> _Text under study_:
== Segment start ==

Reprinted with permission from Alternet.
When activist Sam Sinyangwe was awaiting a meeting with the governor’s office at the Louisiana state capitol building in Baton Rouge, he noticed something odd. A black man in a dark-blue jumpsuit was printing papers while a correctional guard—with a badge and gun—stood watching over him. The pair stood out against the white, middle-aged legislators populating the building.
Sinyangwe said he did not know exactly what he was looking at, until he saw another black man in the same dark-blue outfit serving food at the capitol building’s cafeteria. This time, Sinyangwe noticed that the man had a patch on his chest labeling him a prisoner of the Louisiana State Department of Corrections, complete with an identification number.
Sinyangwe realized that the server, the man printing papers and the other people working in the lunch line were all prisoners.
Inmates working at the capitol building in Baton Rouge is a common sight. Prisoners work in the Louisiana governor’s mansion and inmates clean up after Louisiana State University football games as well. But the labor practice of having inmates work in state government buildings extends beyond Louisiana; at least six other states in the U.S. allow for this practice: Arkansas, Alabama, Missouri, Oklahoma, Nebraska and Georgia.

== Segment end ==

> _Collected data_:
== Segment start ==

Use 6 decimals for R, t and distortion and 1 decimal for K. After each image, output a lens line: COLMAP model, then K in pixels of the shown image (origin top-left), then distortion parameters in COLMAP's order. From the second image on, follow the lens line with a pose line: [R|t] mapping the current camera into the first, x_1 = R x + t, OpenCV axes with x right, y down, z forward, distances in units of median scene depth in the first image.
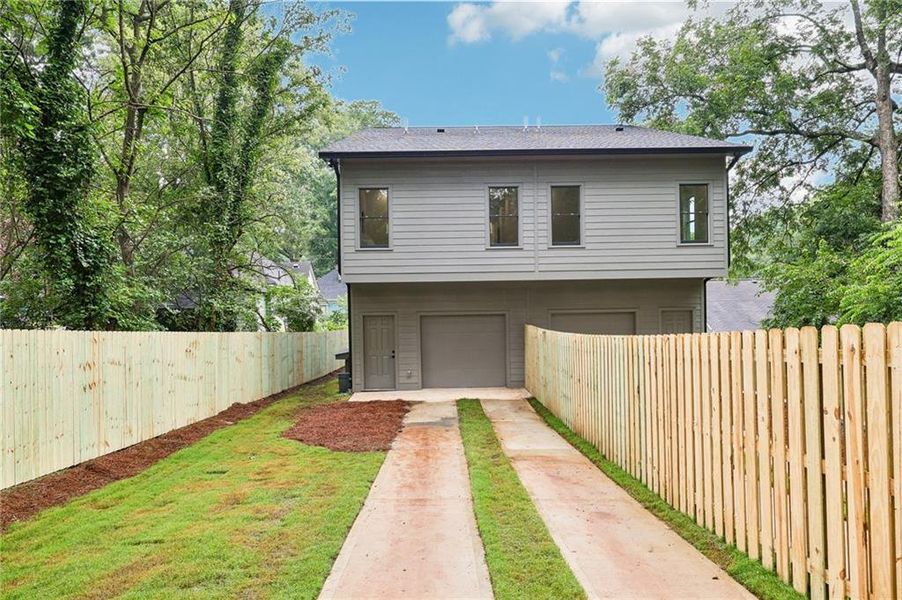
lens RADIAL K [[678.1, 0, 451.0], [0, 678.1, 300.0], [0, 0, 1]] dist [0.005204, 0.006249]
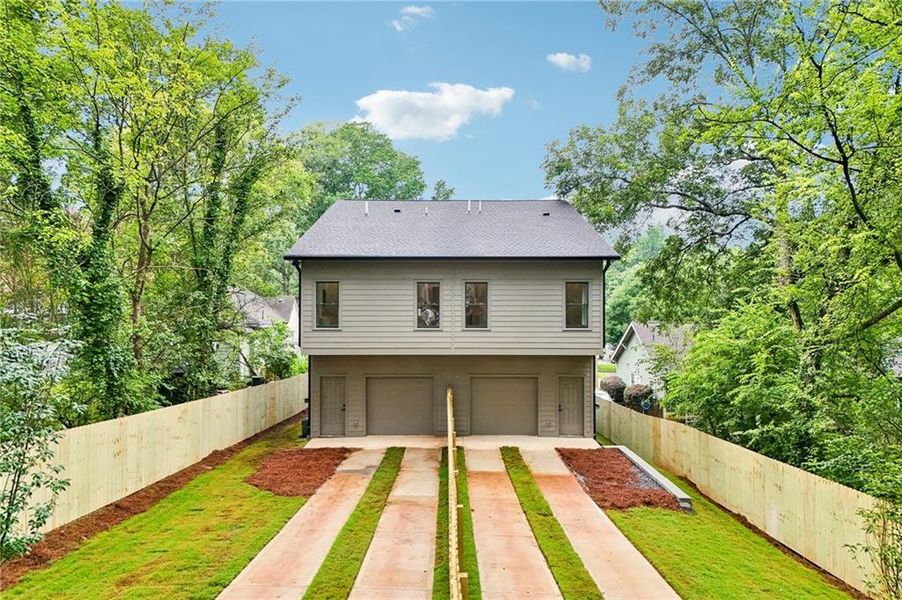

== Segment end ==

> _Exercises to complete_:
- 1) Using the prison labor article above, decide whether each statement agrees with it: (a) Sinyangwe noticed the man printing papers while waiting for a meeting with the governor's office. (b) The man serving food had a patch showing an identification number. (c) Texas is one of the states named as allowing inmates to work in state government buildings. For each, answer yes or no and quote the words that settle it.
- 2) Turn the paragraph of the prison labor article that begins "Inmates working at the capitol building" into a short bulleted list that keeps its main facts.

> _Solutions_:
- 1)
(a) Yes: "When activist Sam Sinyangwe was awaiting a meeting with the governor’s office at the Louisiana state capitol building in Baton Rouge, he noticed something odd."
(b) Yes: "the man had a patch on his chest labeling him a prisoner of the Louisiana State Department of Corrections, complete with an identification number."
(c) No: "at least six other states in the U.S. allow for this practice: Arkansas, Alabama, Missouri, Oklahoma, Nebraska and Georgia."

- 2)
- Inmates are often seen working at the capitol building in Baton Rouge.
- Prisoners also work in the Louisiana governor's mansion and clean up after Louisiana State University football games.
- At least six other states allow inmates to work in state government buildings: Arkansas, Alabama, Missouri, Oklahoma, Nebraska and Georgia.